Pointing out that presiding over the largest terrorist attack in world history does not constitute keeping the nation safe did not sit well with the Republican National Committee's largely hand-picked audience of Bush and Rubio supporters. However, the party officials and donors who packed the Peace Center did show their appreciation with Marco Rubio when he responded "The World Trade Center came down because Bill Clinton didn't kill Osama bin Laden when he had the chance to kill him."
Marco Rubio will never be a history professor. Though President Clinton's effort to kill Osama bin Laden and destroy Al Qaeda's camps were insufficient, they were far more strenuous than those of the guy Rubio is happy kept the White House from Al Gore. On Meet The Press in 2004 Richard Clarke, who had served both Clinton 42 and Bush 43 as counter-terrorism chief, put it into perspective when he explained
We began looking with the CIA and Delta Force at options to snatch bin Laden in 1996, 1997, 1998, and they were unable do so. And this is one of the things I talk about in the book, the need to strengthen our intelligence and military capability so that we can do things like that.
What else did Clinton do, however? We had Iraqi-sponsored terrorism against the United States; he used military force, and they stopped. We had Iranian-sponsored terrorism against the United States; he used covert action against them, and they stopped. We had al-Qaeda attempts to blow up things in the United States during the millennium period, attempts to blow up embassies around the world, attempts to take over Bosnia during the jihad in Bosnia. And all of those attempts were thwarted.

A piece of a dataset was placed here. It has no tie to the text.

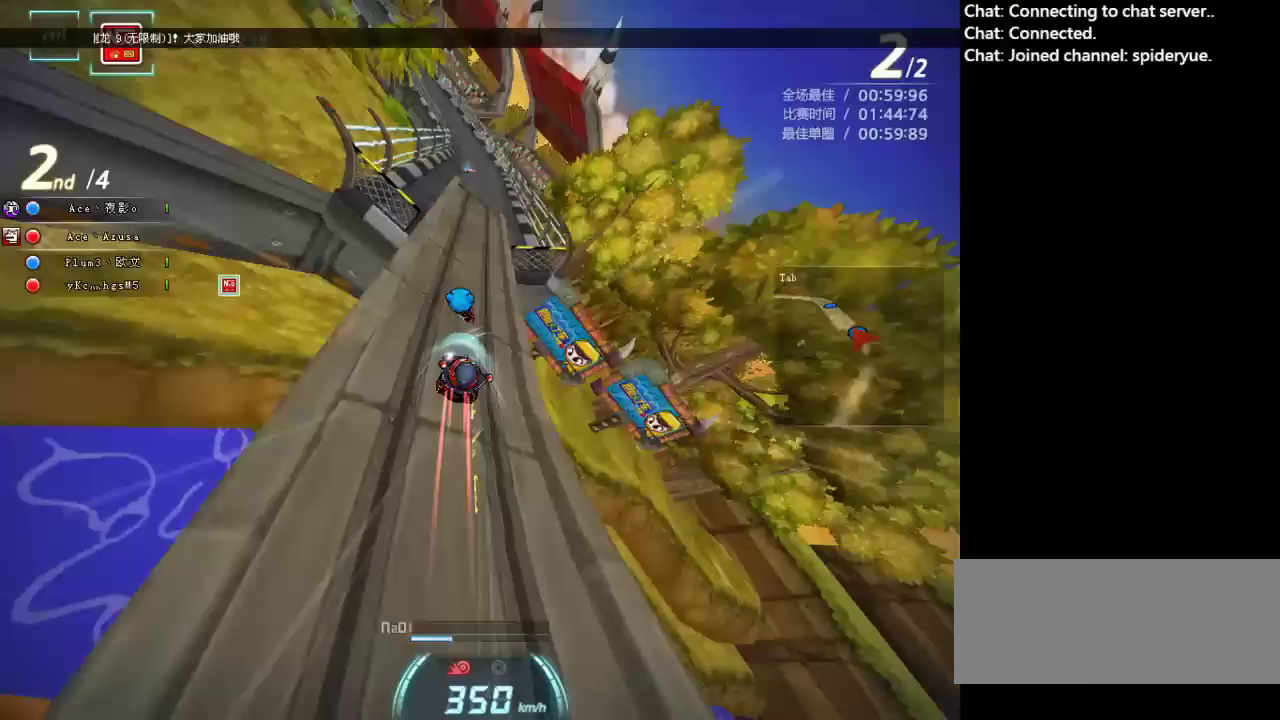
{"keys": ["left", "up"], "events": []}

Now, that doesn't mean that he did everything he should have done, but the president of the United States was active on these issues in the Clinton administration. The president of the United States was not active on these issues prior to 9/11 in the Bush administration.
In Marco Rubio's imagination, Bill Clinton was responsible for Osama bin Laden being able to blow up the World Trade Center. And then, praise be to God (or as Islamists would put it, "praise be to Allah"), George W. Bush was around to invade Iraq to get back at terrorists, who were sheltered in Afghanistan and most of whom were ethnic Saudis. Or as Clarke advised officials shortly after the attacks on the WTC and the Pentagon, "invading Iraq after 9/11 is like invading Mexico after Pearl Harbor."
"It's not Trump, boys," Charlie Pierce observes of "a debate in which Donald J. Trump was on the side of empirical reality, so much the worse for empirical reality." Still, given the announcement only a few hours before the debate of the sudden death of a Supreme Court Justice: Marco Rubio could have remarked "I thank God all the time it was George W. Bush who was selected for the White House instead of Al Gore."